- Task description -
Only lines holding "effeambiente" are needed; copy each of them from the data below.

- Items from a data source -
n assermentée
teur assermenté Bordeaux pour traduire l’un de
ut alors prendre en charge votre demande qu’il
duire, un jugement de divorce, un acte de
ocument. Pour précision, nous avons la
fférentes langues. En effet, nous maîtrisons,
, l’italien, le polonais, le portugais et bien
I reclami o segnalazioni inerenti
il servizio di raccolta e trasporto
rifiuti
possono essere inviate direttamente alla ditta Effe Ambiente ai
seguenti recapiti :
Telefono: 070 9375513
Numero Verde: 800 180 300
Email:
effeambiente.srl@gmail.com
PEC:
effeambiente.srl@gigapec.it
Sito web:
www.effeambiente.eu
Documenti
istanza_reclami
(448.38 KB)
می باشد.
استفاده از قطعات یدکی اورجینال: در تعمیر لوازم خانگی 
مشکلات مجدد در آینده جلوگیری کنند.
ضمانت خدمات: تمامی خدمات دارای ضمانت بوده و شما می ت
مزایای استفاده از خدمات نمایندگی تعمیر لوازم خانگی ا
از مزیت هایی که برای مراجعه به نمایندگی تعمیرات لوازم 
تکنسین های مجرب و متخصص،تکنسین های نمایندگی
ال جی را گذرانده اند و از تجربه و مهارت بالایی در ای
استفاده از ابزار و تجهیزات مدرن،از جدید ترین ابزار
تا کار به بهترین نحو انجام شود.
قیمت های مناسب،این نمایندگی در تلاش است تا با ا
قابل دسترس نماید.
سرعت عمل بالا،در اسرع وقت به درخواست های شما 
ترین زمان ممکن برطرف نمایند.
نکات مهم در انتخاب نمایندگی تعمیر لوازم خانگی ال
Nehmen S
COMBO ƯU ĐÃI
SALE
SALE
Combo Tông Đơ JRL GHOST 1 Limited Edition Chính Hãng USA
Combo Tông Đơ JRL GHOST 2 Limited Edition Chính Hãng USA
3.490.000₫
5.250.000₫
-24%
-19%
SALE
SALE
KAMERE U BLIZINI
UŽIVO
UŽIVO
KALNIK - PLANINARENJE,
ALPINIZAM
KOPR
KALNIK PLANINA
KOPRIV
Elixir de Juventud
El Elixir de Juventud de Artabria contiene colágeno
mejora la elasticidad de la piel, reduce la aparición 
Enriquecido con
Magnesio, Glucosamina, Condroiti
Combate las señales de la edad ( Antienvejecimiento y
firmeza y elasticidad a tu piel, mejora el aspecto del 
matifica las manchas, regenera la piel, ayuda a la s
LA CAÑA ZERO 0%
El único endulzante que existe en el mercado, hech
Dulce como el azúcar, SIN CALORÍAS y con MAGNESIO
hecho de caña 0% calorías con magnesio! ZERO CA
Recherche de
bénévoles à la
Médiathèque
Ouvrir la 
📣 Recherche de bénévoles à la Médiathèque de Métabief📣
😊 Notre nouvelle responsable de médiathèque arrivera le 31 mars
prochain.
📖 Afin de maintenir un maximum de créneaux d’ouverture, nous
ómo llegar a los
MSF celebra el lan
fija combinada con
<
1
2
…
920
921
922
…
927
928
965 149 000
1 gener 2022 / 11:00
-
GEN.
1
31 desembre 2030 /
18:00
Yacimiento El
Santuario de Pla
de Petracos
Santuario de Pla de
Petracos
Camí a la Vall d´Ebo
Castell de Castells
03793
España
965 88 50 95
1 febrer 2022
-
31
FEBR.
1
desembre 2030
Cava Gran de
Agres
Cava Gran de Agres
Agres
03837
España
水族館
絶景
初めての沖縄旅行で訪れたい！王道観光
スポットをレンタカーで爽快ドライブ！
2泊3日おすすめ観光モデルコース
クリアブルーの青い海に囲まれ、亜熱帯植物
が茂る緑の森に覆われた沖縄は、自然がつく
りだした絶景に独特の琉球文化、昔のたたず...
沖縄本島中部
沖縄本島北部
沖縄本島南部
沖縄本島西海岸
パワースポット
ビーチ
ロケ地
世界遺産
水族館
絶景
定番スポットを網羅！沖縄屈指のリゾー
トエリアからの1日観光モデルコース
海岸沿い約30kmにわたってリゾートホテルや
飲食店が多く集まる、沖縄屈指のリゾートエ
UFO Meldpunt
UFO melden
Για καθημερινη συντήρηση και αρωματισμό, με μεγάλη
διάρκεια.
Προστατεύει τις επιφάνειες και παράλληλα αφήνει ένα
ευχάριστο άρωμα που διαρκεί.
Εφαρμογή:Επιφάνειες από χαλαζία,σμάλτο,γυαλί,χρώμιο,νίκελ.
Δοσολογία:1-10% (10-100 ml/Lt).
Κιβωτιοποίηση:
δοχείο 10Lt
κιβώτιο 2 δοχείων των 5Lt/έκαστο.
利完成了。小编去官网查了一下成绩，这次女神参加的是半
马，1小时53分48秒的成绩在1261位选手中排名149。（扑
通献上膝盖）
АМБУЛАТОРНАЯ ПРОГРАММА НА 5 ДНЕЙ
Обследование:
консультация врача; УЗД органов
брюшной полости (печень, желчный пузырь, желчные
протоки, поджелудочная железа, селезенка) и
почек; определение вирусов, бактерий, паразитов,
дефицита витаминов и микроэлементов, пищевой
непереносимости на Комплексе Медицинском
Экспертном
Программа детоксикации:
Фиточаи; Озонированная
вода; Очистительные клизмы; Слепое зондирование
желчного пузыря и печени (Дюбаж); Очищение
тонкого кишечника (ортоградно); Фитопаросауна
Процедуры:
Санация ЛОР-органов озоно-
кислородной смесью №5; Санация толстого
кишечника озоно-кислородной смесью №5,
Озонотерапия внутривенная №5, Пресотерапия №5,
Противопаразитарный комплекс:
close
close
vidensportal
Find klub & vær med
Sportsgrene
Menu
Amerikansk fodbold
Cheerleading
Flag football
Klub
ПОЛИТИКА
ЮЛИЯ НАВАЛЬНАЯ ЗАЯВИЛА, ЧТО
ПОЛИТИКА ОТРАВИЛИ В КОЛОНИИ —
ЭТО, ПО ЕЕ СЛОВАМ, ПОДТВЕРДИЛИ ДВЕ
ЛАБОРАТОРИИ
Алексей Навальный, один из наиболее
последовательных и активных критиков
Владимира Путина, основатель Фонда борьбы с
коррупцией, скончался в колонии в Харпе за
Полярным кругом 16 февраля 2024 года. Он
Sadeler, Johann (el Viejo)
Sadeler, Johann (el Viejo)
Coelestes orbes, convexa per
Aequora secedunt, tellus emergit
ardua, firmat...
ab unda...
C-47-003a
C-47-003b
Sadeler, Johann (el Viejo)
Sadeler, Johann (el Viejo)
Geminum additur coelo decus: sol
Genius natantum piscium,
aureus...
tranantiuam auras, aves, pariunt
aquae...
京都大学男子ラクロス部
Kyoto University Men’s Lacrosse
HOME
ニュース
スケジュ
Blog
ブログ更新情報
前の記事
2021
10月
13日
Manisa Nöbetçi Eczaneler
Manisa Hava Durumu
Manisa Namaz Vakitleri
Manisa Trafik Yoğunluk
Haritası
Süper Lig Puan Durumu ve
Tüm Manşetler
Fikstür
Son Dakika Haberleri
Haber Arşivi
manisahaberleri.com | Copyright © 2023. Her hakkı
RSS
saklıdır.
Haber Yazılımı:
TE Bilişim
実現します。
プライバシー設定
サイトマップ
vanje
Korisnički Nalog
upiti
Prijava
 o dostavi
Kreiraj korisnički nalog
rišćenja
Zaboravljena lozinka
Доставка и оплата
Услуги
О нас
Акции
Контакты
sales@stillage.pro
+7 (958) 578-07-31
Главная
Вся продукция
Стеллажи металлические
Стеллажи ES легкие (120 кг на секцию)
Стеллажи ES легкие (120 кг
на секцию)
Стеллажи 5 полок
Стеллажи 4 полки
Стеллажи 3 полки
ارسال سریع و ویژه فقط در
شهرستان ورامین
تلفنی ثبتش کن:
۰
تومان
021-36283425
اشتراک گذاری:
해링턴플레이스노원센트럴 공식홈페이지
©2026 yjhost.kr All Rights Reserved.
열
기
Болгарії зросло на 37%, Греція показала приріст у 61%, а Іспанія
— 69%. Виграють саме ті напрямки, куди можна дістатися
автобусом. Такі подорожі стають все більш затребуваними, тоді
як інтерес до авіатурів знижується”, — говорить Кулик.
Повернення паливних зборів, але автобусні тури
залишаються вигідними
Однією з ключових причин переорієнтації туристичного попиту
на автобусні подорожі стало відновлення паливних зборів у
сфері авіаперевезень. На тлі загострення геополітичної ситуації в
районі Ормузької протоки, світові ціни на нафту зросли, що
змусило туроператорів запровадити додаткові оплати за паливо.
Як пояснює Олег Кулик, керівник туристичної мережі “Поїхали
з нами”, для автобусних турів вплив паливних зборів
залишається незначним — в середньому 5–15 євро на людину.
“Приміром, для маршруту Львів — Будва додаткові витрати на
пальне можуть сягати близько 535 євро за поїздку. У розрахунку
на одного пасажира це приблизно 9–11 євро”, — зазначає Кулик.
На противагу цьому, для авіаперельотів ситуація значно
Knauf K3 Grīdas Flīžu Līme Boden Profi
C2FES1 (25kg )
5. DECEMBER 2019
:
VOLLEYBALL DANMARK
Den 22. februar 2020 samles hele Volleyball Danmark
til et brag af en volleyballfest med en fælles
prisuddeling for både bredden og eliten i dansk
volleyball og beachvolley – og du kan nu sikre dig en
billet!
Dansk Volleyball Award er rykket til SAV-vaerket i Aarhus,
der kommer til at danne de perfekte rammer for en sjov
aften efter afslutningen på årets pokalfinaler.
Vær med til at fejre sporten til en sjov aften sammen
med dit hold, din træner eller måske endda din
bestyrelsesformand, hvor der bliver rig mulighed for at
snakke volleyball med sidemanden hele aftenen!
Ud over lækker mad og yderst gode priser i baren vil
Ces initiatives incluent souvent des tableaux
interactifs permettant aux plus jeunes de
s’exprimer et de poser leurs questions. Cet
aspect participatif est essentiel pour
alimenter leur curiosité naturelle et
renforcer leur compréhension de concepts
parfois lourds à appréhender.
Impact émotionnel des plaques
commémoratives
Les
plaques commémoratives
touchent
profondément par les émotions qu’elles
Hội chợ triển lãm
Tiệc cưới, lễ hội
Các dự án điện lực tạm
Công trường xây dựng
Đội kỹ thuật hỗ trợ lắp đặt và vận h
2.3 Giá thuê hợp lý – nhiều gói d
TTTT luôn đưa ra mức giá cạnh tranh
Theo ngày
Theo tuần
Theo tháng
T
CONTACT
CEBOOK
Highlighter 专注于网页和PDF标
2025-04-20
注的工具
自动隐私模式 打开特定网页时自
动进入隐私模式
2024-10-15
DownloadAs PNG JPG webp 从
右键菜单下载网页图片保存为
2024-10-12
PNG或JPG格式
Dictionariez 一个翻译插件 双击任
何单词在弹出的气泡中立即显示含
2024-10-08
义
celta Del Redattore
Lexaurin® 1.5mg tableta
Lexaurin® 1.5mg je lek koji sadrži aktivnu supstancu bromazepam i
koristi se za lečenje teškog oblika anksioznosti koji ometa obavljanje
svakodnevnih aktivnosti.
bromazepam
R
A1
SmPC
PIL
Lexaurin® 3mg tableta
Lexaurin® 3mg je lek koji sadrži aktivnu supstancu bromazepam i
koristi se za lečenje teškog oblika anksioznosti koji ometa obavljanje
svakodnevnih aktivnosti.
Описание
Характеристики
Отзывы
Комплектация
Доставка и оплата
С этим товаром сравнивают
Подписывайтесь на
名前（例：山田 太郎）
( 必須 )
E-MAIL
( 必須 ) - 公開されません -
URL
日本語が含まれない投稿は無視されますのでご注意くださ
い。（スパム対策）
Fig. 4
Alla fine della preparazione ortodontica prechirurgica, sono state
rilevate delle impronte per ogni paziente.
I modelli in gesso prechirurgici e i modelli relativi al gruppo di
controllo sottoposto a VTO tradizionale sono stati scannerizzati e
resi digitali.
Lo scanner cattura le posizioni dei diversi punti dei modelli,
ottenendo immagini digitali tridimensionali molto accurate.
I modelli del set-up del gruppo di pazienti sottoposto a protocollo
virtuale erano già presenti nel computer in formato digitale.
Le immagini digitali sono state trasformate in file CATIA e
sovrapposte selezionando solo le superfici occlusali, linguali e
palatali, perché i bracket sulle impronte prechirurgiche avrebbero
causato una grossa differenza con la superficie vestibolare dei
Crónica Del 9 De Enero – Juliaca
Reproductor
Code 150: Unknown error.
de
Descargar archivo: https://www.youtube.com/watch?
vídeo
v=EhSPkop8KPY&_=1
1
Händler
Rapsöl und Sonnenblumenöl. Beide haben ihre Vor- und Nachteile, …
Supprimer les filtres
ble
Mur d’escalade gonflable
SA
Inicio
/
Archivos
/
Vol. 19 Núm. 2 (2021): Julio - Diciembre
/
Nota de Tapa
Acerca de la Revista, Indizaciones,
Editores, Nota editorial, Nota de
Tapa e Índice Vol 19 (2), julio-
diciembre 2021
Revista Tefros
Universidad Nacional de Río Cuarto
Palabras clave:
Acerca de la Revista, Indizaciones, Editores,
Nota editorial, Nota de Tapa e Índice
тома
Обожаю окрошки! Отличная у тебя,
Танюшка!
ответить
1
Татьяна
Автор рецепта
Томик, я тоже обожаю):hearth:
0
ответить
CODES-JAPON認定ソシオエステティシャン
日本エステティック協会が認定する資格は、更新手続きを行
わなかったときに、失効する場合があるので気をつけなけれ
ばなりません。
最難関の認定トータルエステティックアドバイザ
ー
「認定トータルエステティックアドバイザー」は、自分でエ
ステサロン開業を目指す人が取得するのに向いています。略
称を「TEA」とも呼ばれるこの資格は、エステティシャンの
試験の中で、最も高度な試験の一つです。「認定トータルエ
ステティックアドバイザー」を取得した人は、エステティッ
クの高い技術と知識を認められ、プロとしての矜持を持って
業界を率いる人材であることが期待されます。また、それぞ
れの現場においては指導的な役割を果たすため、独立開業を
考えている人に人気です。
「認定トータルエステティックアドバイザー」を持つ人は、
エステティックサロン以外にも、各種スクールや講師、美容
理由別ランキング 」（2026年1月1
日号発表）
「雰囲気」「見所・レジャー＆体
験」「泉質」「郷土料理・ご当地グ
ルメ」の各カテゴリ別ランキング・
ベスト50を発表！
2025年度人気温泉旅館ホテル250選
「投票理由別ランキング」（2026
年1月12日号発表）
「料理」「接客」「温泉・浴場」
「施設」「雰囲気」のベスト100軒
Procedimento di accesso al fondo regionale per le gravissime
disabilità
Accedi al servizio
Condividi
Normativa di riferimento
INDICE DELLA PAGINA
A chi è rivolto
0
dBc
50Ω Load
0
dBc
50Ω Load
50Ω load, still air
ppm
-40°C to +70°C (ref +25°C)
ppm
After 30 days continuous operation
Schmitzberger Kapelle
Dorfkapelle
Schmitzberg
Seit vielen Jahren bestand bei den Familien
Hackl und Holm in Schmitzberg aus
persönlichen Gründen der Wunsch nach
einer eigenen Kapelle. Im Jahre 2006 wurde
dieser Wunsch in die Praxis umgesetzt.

- Answer space -
effeambiente.srl@gmail.com
effeambiente.srl@gigapec.it
www.effeambiente.eu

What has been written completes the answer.